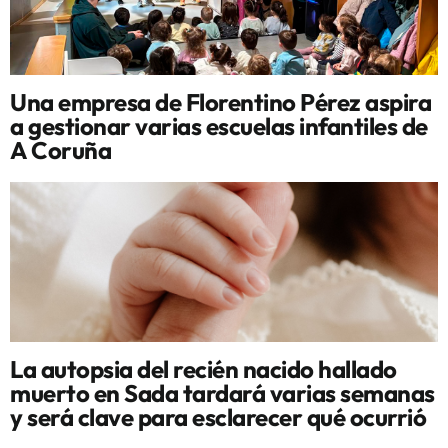
Una empresa de Florentino Pérez aspira
a gestionar varias escuelas infantiles de
A Coruña
La autopsia del recién nacido hallado
muerto en Sada tardará varias semanas
y será clave para esclarecer qué ocurrió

━━━━━━

• **WHAT TO WORK ON**: Pull out each line of the listing above that contains the string "varias", treating uppercase and lowercase as different.

• **OUTPUT BELOW**:
a gestionar varias escuelas infantiles de
muerto en Sada tardará varias semanas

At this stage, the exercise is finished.